Extracted page text data:
★ ★ ★ ★ ★

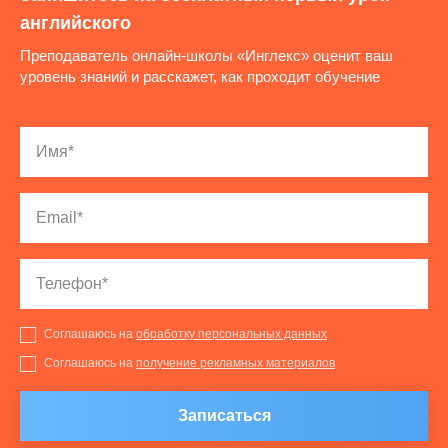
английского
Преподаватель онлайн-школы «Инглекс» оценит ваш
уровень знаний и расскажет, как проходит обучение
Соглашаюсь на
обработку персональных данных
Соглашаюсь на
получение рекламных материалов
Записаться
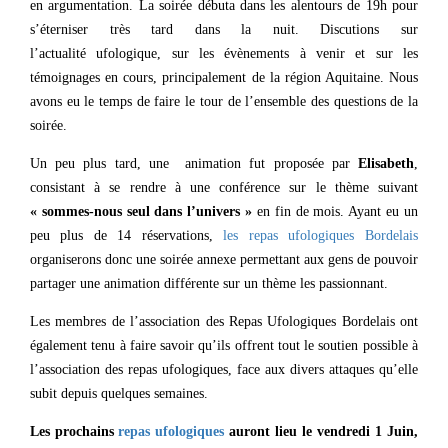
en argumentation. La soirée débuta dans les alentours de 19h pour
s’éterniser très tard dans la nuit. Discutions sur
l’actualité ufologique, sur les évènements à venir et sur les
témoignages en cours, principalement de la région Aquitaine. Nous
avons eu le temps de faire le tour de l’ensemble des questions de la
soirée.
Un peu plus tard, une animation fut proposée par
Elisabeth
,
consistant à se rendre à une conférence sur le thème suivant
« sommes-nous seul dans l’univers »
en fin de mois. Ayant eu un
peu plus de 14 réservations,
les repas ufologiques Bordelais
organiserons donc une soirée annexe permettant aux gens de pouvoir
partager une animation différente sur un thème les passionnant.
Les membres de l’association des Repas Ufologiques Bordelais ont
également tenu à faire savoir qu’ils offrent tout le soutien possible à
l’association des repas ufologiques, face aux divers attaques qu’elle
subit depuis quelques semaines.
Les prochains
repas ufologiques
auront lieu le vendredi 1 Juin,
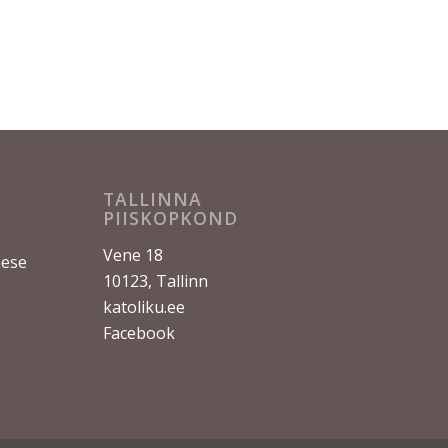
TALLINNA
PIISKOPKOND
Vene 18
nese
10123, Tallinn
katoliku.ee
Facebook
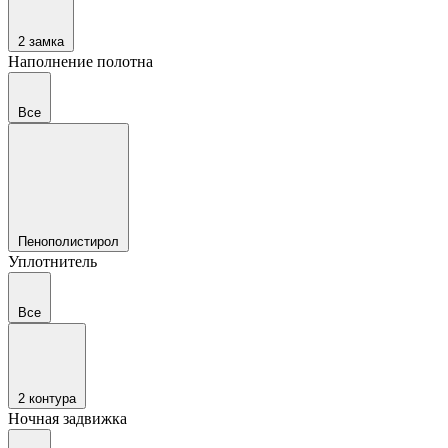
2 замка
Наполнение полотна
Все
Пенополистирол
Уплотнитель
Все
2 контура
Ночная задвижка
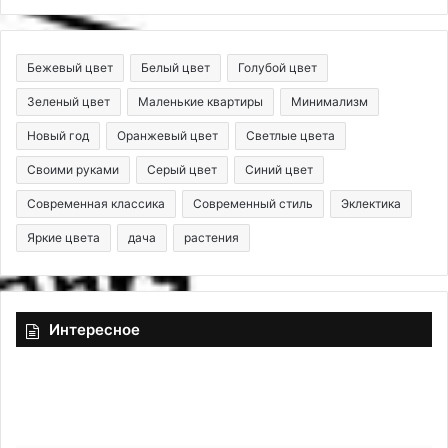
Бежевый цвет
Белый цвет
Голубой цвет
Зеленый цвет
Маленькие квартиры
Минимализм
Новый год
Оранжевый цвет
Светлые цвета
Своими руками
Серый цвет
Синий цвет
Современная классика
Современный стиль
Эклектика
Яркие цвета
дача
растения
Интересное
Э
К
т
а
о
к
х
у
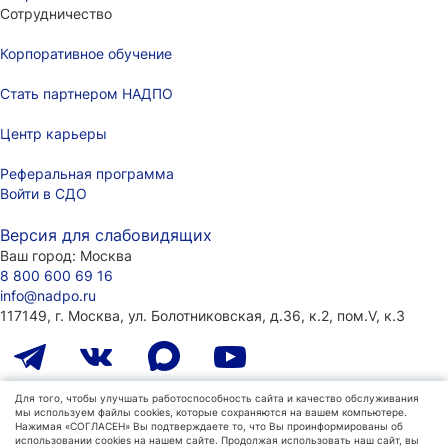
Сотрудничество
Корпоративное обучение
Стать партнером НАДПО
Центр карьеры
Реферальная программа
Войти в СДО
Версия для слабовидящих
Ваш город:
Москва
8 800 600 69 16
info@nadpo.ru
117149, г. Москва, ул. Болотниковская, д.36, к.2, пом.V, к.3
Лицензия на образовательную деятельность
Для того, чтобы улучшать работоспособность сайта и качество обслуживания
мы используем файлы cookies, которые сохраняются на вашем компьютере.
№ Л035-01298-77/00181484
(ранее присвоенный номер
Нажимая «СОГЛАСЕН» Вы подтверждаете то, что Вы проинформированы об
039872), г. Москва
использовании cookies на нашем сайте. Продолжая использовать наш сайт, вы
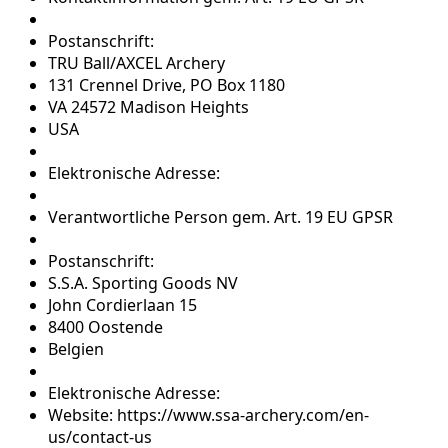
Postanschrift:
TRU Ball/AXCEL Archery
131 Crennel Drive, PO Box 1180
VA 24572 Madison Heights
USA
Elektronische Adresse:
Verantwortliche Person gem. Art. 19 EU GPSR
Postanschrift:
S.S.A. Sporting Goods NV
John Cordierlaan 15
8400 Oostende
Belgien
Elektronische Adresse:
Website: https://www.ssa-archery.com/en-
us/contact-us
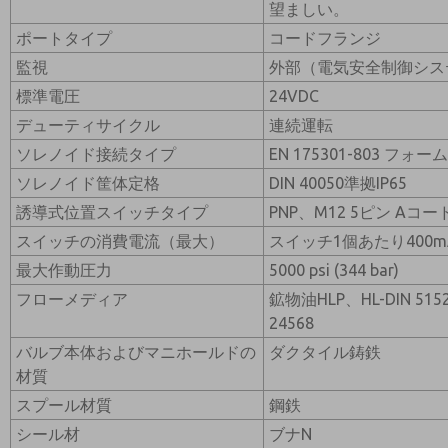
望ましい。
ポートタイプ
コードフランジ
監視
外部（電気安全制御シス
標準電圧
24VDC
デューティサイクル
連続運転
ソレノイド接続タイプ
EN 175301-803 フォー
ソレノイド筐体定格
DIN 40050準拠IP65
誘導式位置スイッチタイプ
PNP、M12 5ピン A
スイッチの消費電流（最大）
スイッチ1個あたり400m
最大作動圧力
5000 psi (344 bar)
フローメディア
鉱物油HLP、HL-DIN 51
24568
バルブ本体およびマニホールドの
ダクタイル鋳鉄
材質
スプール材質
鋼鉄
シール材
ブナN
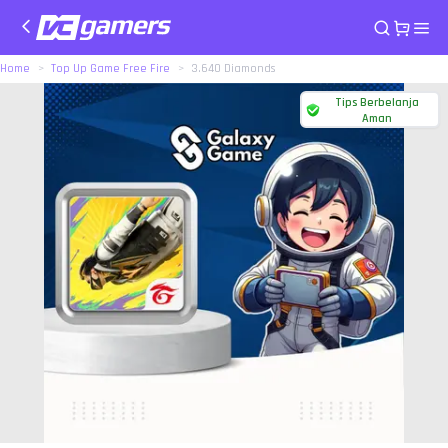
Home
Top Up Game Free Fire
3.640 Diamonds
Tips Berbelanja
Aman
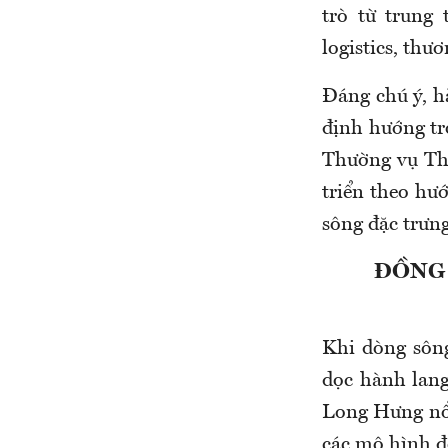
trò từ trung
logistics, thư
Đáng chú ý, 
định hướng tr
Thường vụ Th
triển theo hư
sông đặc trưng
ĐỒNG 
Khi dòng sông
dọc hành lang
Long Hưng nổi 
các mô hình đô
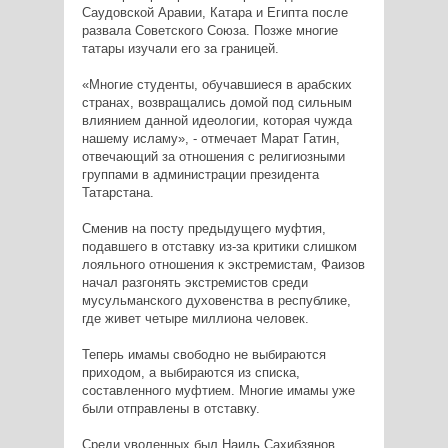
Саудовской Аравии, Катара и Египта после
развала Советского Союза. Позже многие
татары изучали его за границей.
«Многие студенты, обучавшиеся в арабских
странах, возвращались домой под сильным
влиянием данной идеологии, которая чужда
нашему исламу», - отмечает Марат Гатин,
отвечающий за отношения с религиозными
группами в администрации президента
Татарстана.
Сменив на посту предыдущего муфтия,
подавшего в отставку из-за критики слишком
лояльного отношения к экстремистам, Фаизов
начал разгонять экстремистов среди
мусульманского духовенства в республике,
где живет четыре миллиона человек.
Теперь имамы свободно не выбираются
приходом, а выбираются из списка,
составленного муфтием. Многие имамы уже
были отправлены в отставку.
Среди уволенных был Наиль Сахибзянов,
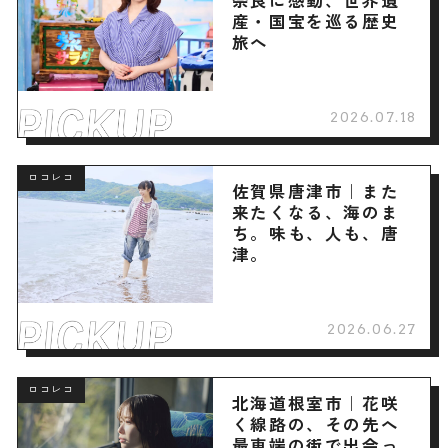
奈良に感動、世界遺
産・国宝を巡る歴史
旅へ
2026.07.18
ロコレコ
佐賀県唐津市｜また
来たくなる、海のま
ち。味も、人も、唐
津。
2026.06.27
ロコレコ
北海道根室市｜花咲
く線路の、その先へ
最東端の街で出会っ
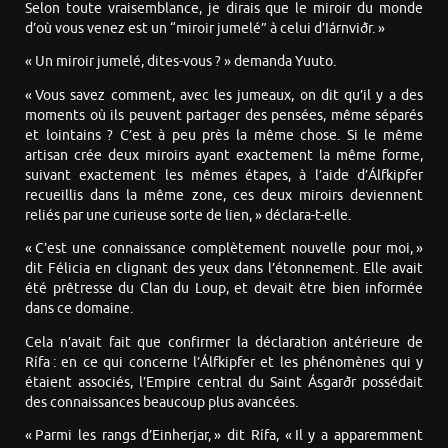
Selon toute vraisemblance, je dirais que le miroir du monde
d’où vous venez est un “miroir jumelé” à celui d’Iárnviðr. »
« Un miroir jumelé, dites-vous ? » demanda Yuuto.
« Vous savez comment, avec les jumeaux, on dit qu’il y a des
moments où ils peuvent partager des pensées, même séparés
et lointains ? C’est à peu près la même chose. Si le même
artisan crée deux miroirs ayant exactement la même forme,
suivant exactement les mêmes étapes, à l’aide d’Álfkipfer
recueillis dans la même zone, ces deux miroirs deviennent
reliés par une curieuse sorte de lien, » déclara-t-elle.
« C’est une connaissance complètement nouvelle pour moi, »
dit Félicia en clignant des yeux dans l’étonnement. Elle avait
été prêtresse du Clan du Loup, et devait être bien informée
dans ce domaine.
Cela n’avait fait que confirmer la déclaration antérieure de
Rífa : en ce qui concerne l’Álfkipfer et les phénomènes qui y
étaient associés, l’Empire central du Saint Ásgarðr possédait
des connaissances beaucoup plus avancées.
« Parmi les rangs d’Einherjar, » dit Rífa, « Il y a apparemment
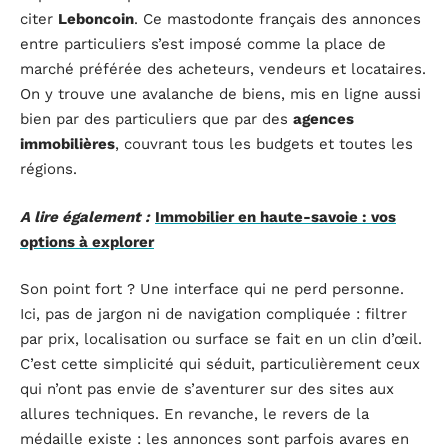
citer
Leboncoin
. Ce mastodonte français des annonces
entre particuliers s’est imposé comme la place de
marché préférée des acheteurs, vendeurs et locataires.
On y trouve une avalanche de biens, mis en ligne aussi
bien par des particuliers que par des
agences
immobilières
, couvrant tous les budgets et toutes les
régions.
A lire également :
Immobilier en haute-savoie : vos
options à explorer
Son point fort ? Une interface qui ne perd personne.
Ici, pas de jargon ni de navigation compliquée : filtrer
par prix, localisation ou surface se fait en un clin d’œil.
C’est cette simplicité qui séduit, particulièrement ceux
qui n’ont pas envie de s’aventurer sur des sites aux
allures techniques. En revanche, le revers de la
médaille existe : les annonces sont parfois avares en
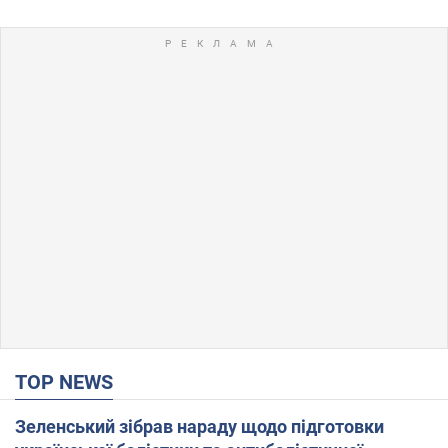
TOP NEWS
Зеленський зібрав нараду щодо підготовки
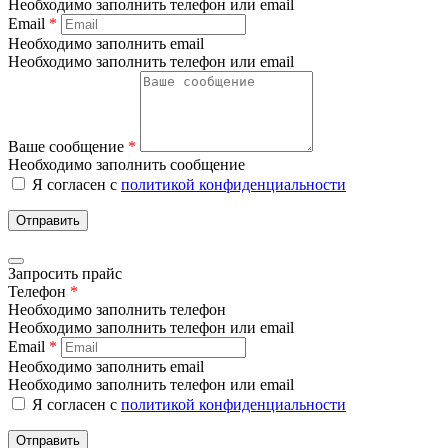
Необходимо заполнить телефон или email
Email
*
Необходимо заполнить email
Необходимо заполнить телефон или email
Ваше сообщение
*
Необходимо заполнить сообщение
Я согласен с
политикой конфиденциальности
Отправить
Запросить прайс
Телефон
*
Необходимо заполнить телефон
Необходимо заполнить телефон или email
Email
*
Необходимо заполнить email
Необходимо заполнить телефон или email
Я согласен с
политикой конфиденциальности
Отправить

★ ★ ★ ★ ★

Beginning with the line above that contains "John Cordierlaan 15" and finishing with the line that contains "развала Советского Союза. Позже многие", print those lines exactly and only. Skip all pictures.

John Cordierlaan 15
8400 Oostende
Belgien
Elektronische Adresse:
Website: https://www.ssa-archery.com/en-
us/contact-us
望ましい。
ポートタイプ
コードフランジ
監視
外部（電気安全制御シス
標準電圧
24VDC
デューティサイクル
連続運転
ソレノイド接続タイプ
EN 175301-803 フォー
ソレノイド筐体定格
DIN 40050準拠IP65
誘導式位置スイッチタイプ
PNP、M12 5ピン A
スイッチの消費電流（最大）
スイッチ1個あたり400m
最大作動圧力
5000 psi (344 bar)
フローメディア
鉱物油HLP、HL-DIN 51
24568
バルブ本体およびマニホールドの
ダクタイル鋳鉄
材質
スプール材質
鋼鉄
シール材
ブナN
Home
Top Up Game Free Fire
3.640 Diamonds
Tips Berbelanja
Aman
trò từ trung
logistics, thư
Đáng chú ý, 
định hướng tr
Thường vụ Th
triển theo hư
sông đặc trưng
ĐỒNG 
Khi dòng sông
dọc hành lang
Long Hưng nổi 
các mô hình đô
Саудовской Аравии, Катара и Египта после
развала Советского Союза. Позже многие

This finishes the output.